[Dataset excerpts]
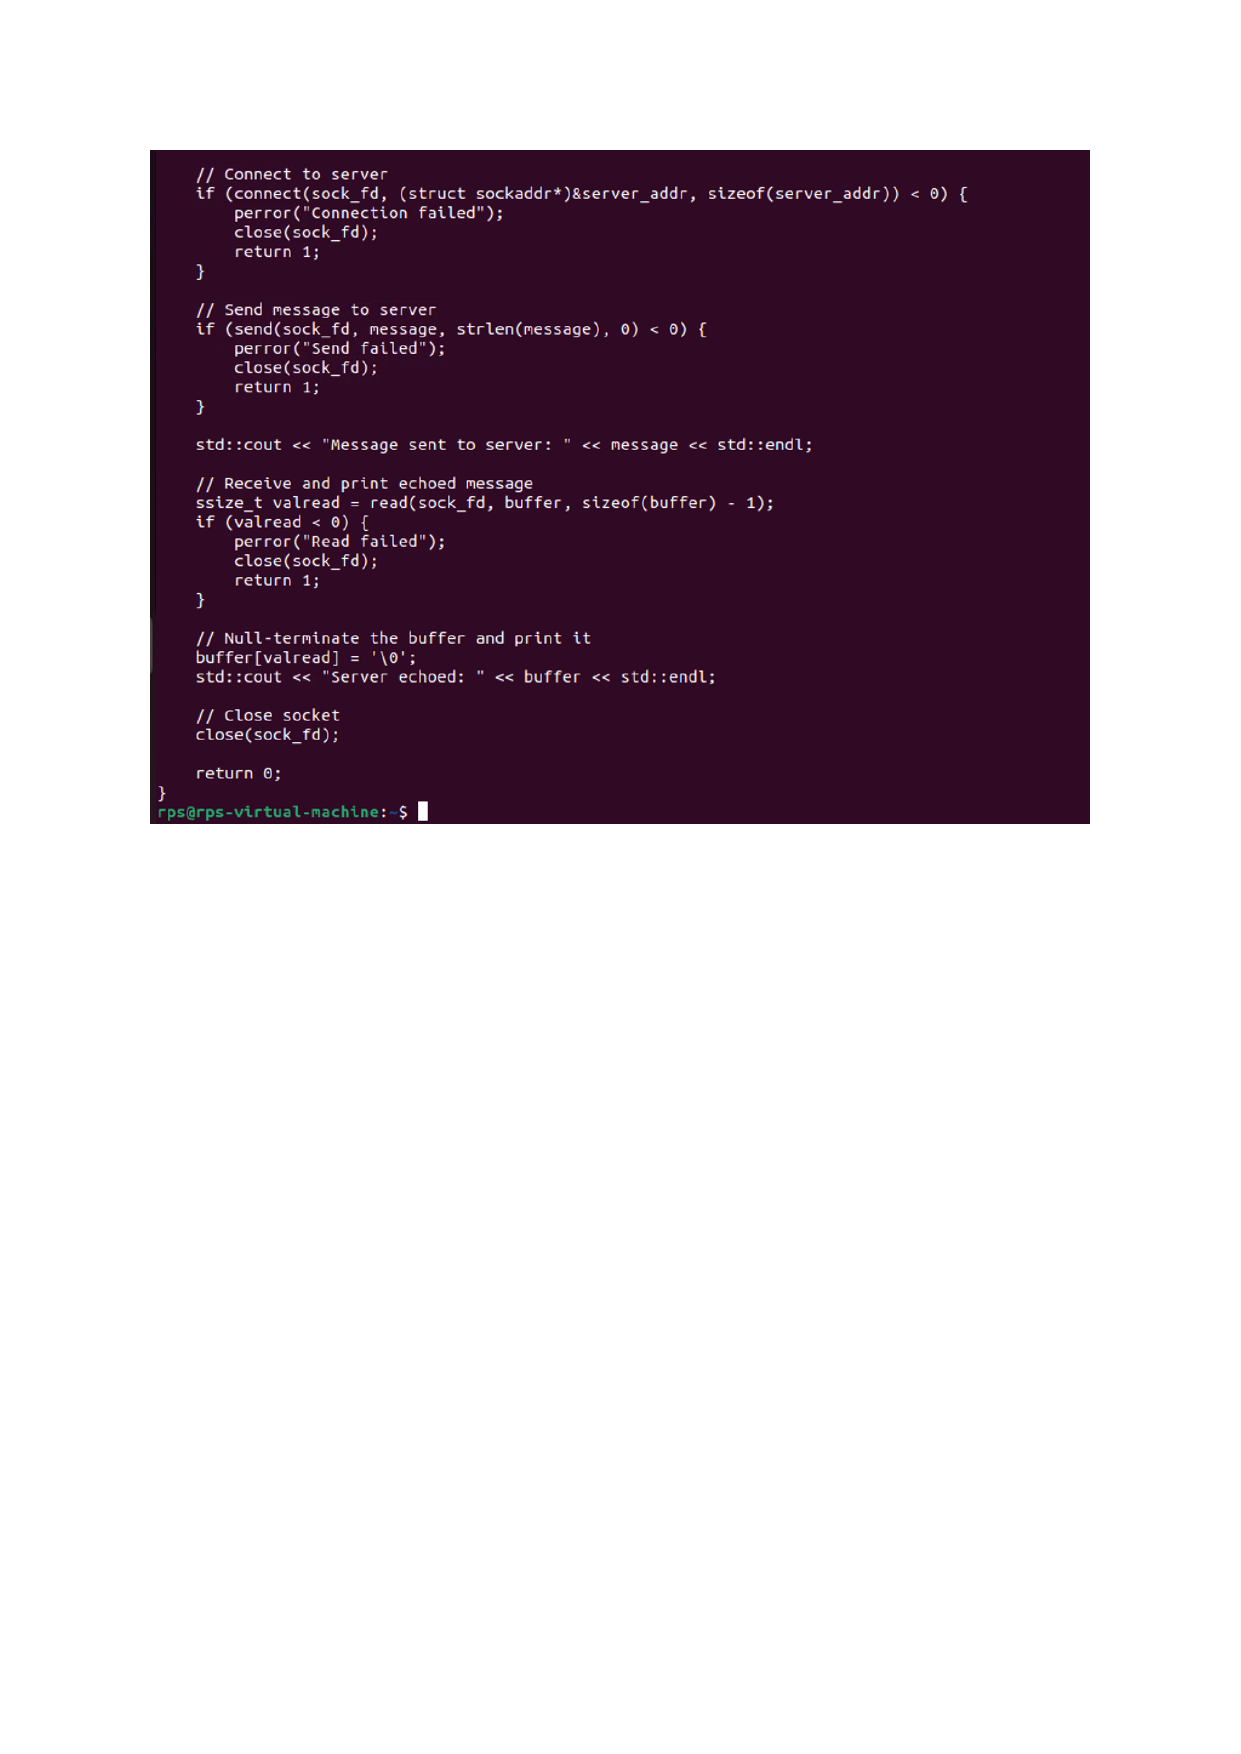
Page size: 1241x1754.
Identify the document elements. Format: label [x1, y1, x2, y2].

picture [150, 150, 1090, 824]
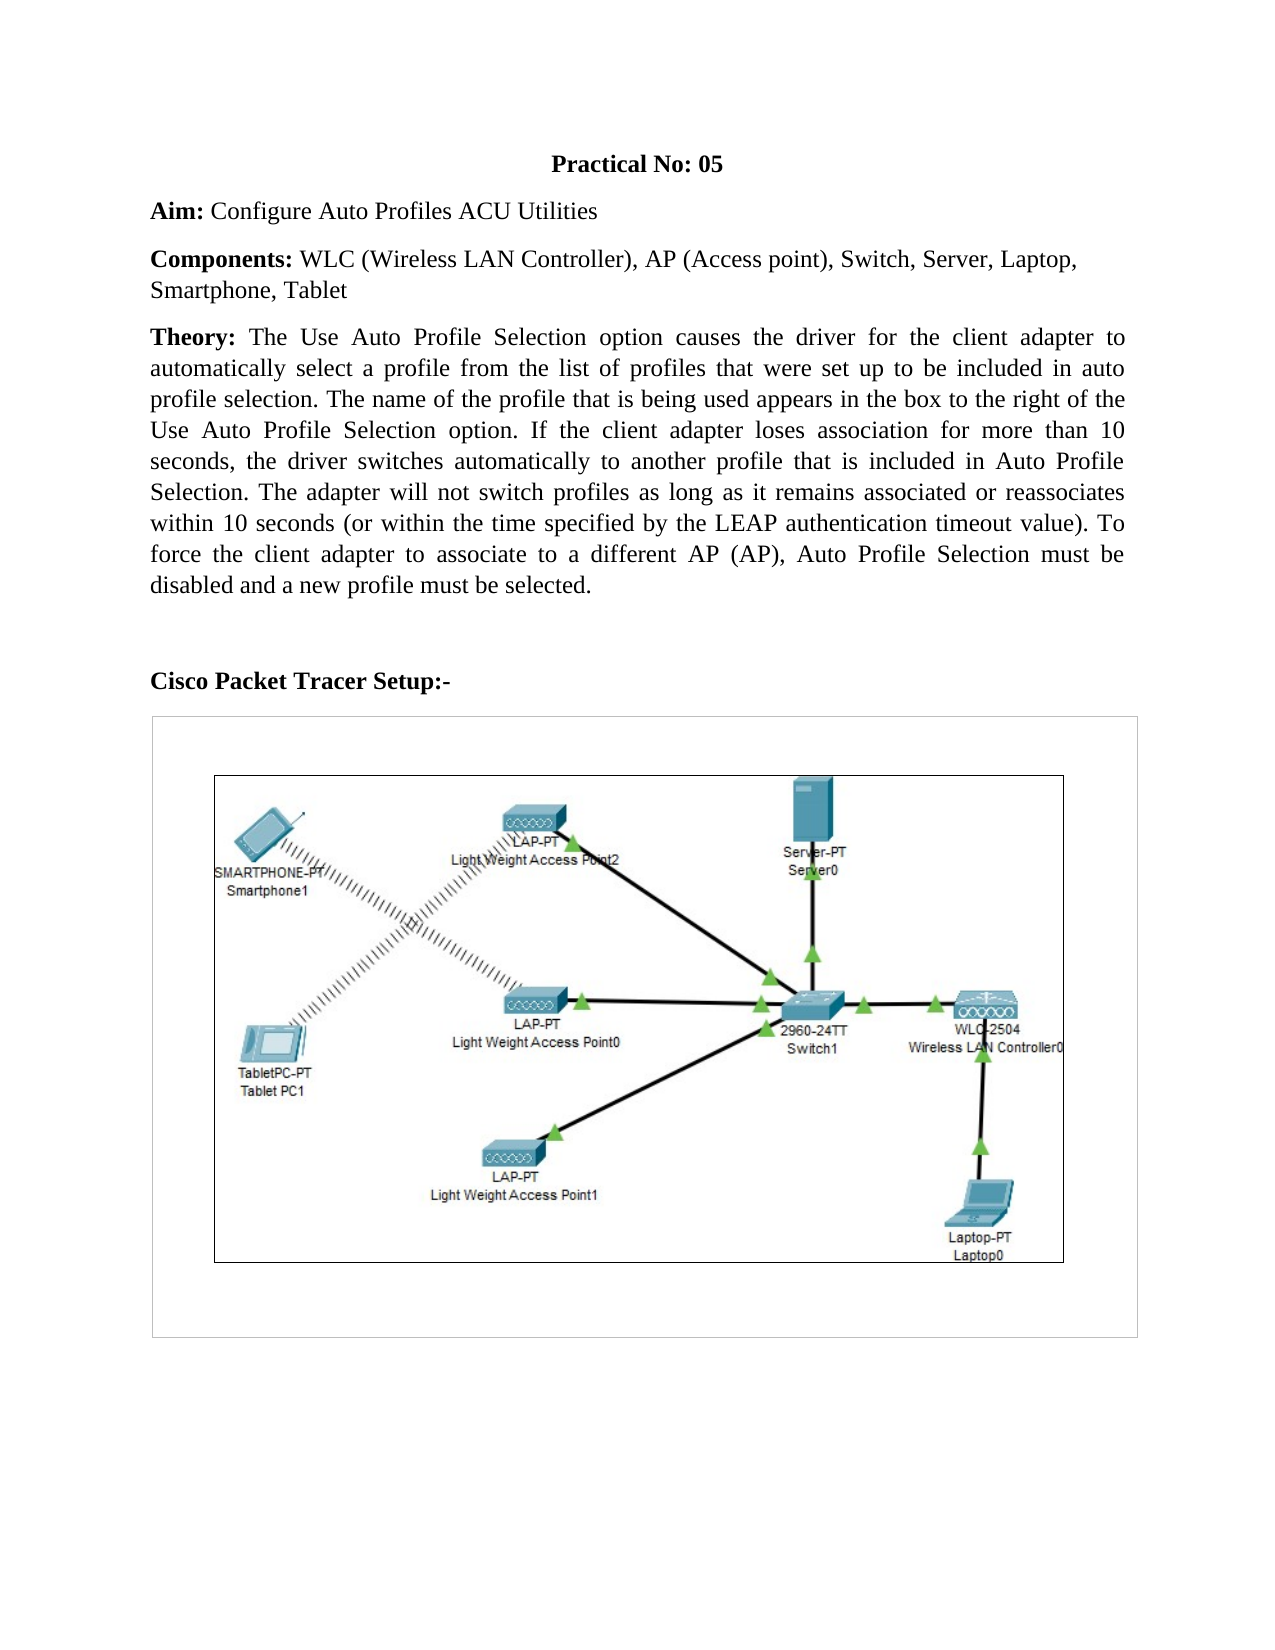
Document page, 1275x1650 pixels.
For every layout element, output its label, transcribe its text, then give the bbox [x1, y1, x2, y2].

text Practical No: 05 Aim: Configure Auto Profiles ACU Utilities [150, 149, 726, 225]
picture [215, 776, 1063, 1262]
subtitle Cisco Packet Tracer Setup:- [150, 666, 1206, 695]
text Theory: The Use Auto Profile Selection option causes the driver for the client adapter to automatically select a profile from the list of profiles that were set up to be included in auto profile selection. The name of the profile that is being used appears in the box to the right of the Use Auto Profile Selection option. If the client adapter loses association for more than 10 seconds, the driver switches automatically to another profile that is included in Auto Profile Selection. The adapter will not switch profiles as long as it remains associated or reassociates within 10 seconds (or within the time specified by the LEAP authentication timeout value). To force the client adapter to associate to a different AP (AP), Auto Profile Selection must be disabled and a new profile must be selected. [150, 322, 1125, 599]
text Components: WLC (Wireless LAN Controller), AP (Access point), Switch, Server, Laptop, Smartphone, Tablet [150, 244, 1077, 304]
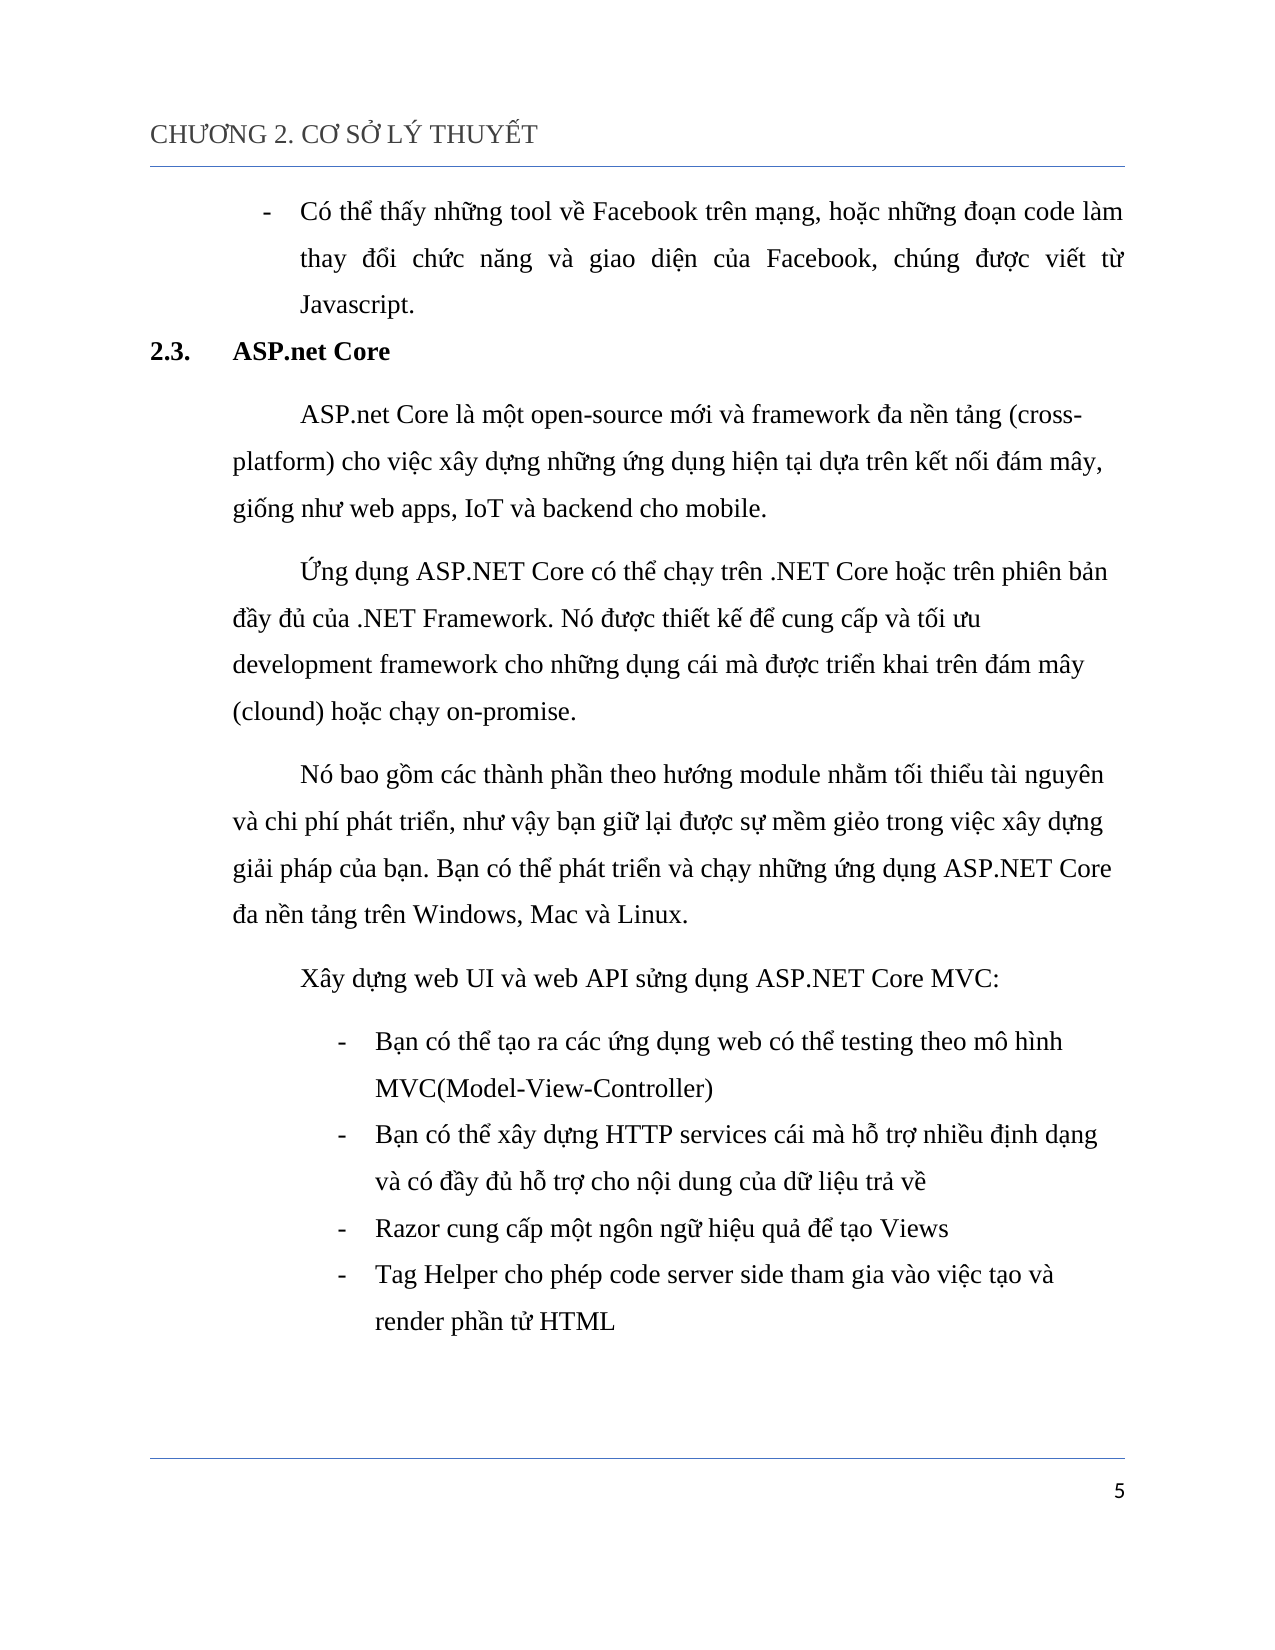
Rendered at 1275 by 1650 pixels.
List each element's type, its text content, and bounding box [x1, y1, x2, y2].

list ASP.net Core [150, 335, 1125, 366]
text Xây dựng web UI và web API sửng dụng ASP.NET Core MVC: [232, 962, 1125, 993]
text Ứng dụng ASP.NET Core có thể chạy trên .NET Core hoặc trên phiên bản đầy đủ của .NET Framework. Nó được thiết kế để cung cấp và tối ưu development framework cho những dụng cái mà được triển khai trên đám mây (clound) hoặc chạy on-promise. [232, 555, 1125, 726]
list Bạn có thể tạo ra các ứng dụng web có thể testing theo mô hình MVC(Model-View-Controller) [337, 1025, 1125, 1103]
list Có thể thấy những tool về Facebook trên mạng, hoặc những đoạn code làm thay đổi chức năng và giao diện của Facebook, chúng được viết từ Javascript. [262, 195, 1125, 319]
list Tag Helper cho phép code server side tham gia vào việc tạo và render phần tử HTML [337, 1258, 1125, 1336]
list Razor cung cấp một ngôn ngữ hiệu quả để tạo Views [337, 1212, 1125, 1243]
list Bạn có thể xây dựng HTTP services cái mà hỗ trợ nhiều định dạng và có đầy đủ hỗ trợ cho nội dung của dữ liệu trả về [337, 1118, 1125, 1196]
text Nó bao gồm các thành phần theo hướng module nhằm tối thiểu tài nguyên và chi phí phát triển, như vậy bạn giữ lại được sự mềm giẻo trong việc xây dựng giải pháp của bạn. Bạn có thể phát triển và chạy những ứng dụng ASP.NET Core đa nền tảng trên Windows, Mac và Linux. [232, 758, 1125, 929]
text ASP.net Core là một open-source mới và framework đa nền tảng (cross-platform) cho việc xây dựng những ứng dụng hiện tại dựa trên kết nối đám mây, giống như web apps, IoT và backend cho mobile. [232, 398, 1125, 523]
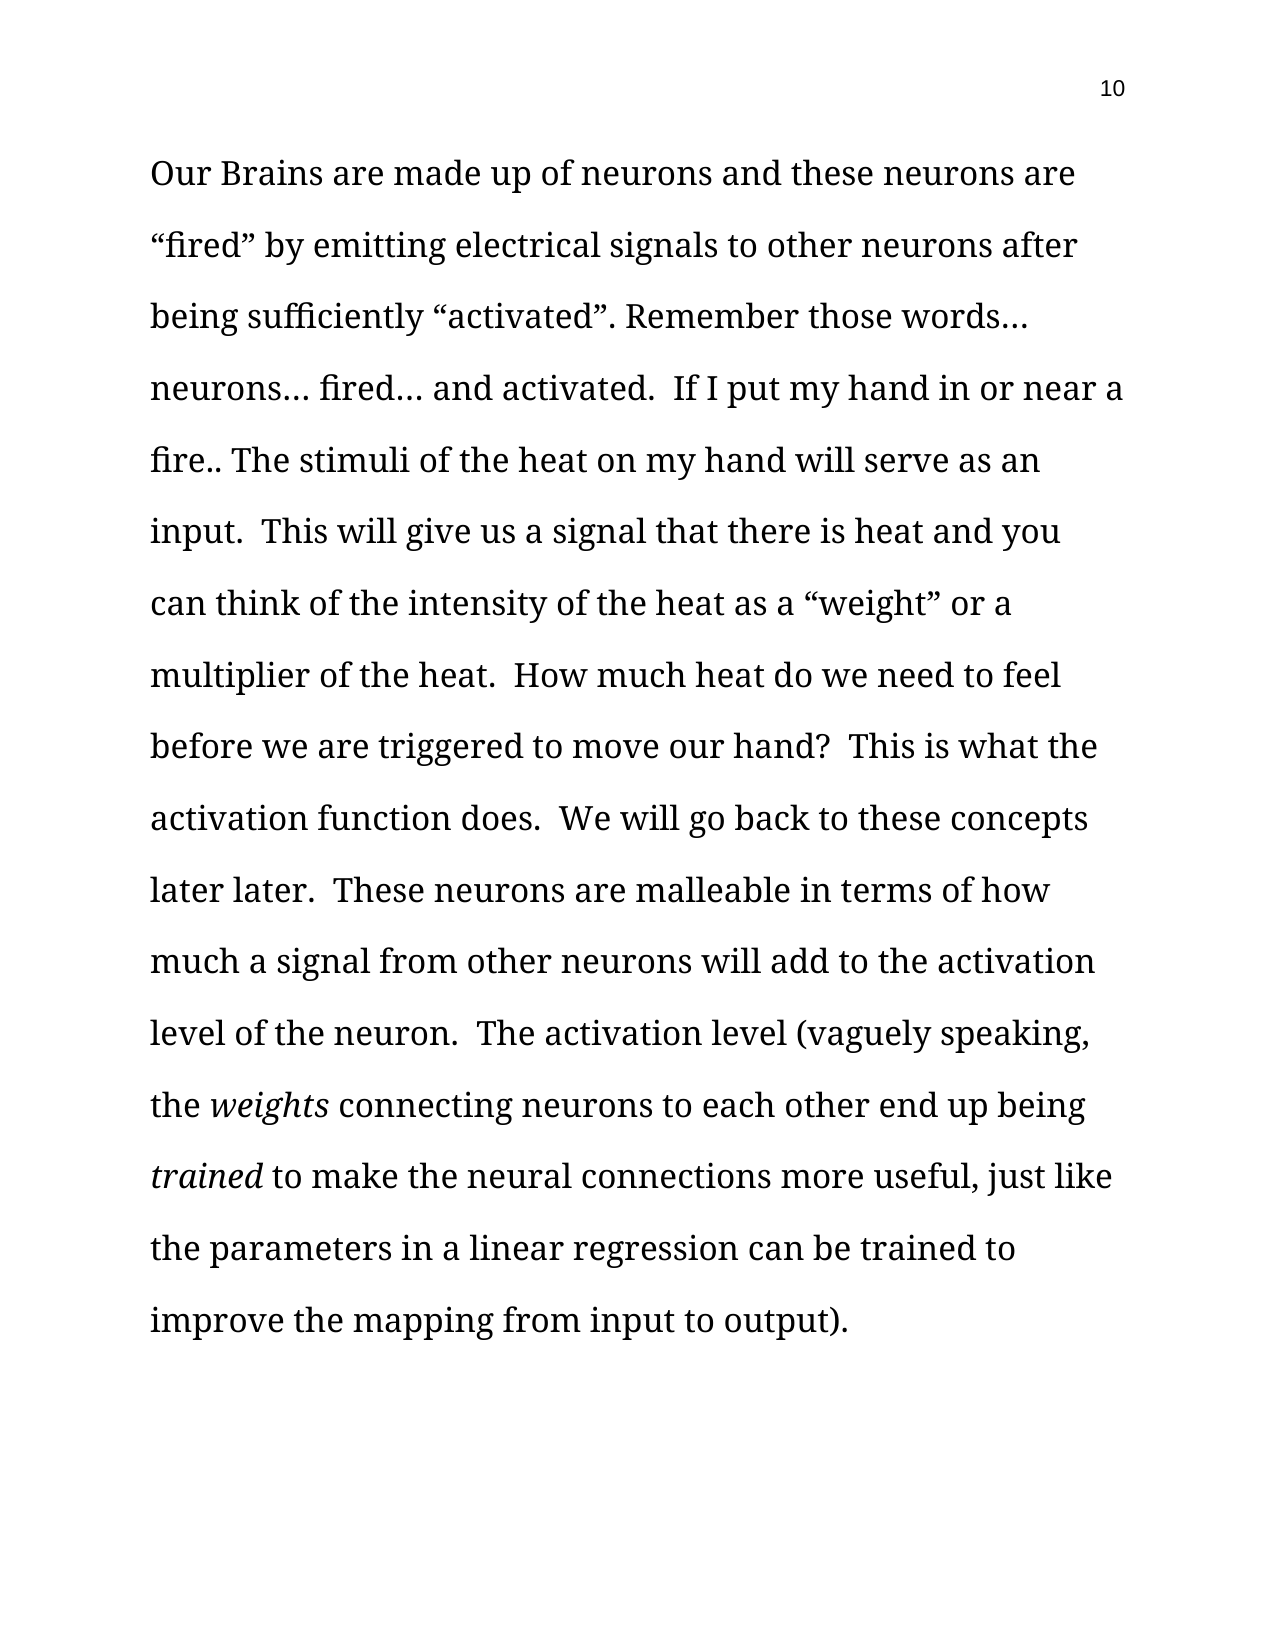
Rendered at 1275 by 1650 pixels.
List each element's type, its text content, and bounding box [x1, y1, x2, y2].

**How to complete this task:**
Only the text of the records is to be reproduced exactly; skip the pictures.

**Your response:**
Page size: 1241x1754.
Identify the document elements. Format: label [x1, y1, x2, y2].

picture [150, 150, 1090, 824]
Document page, 1275x1650 pixels.
For every layout element, output its label, transcribe its text, then give the bbox [x1, y1, x2, y2].

text Practical No: 05 Aim: Configure Auto Profiles ACU Utilities [150, 149, 726, 225]
picture [215, 776, 1063, 1262]
subtitle Cisco Packet Tracer Setup:- [150, 666, 1206, 695]
text Theory: The Use Auto Profile Selection option causes the driver for the client adapter to automatically select a profile from the list of profiles that were set up to be included in auto profile selection. The name of the profile that is being used appears in the box to the right of the Use Auto Profile Selection option. If the client adapter loses association for more than 10 seconds, the driver switches automatically to another profile that is included in Auto Profile Selection. The adapter will not switch profiles as long as it remains associated or reassociates within 10 seconds (or within the time specified by the LEAP authentication timeout value). To force the client adapter to associate to a different AP (AP), Auto Profile Selection must be disabled and a new profile must be selected. [150, 322, 1125, 599]
text Components: WLC (Wireless LAN Controller), AP (Access point), Switch, Server, Laptop, Smartphone, Tablet [150, 244, 1077, 304]
Rendered at 1275 by 1650 pixels.
List each element's type, its text content, and bounding box [x1, y1, x2, y2].

list ASP.net Core [150, 335, 1125, 366]
text Xây dựng web UI và web API sửng dụng ASP.NET Core MVC: [232, 962, 1125, 993]
text Ứng dụng ASP.NET Core có thể chạy trên .NET Core hoặc trên phiên bản đầy đủ của .NET Framework. Nó được thiết kế để cung cấp và tối ưu development framework cho những dụng cái mà được triển khai trên đám mây (clound) hoặc chạy on-promise. [232, 555, 1125, 726]
list Bạn có thể tạo ra các ứng dụng web có thể testing theo mô hình MVC(Model-View-Controller) [337, 1025, 1125, 1103]
list Có thể thấy những tool về Facebook trên mạng, hoặc những đoạn code làm thay đổi chức năng và giao diện của Facebook, chúng được viết từ Javascript. [262, 195, 1125, 319]
list Tag Helper cho phép code server side tham gia vào việc tạo và render phần tử HTML [337, 1258, 1125, 1336]
list Razor cung cấp một ngôn ngữ hiệu quả để tạo Views [337, 1212, 1125, 1243]
list Bạn có thể xây dựng HTTP services cái mà hỗ trợ nhiều định dạng và có đầy đủ hỗ trợ cho nội dung của dữ liệu trả về [337, 1118, 1125, 1196]
text Nó bao gồm các thành phần theo hướng module nhằm tối thiểu tài nguyên và chi phí phát triển, như vậy bạn giữ lại được sự mềm giẻo trong việc xây dựng giải pháp của bạn. Bạn có thể phát triển và chạy những ứng dụng ASP.NET Core đa nền tảng trên Windows, Mac và Linux. [232, 758, 1125, 929]
text ASP.net Core là một open-source mới và framework đa nền tảng (cross-platform) cho việc xây dựng những ứng dụng hiện tại dựa trên kết nối đám mây, giống như web apps, IoT và backend cho mobile. [232, 398, 1125, 523]
Rendered at 1275 by 1650 pixels.
List each element's type, its text content, and bounding box [x1, y1, x2, y2].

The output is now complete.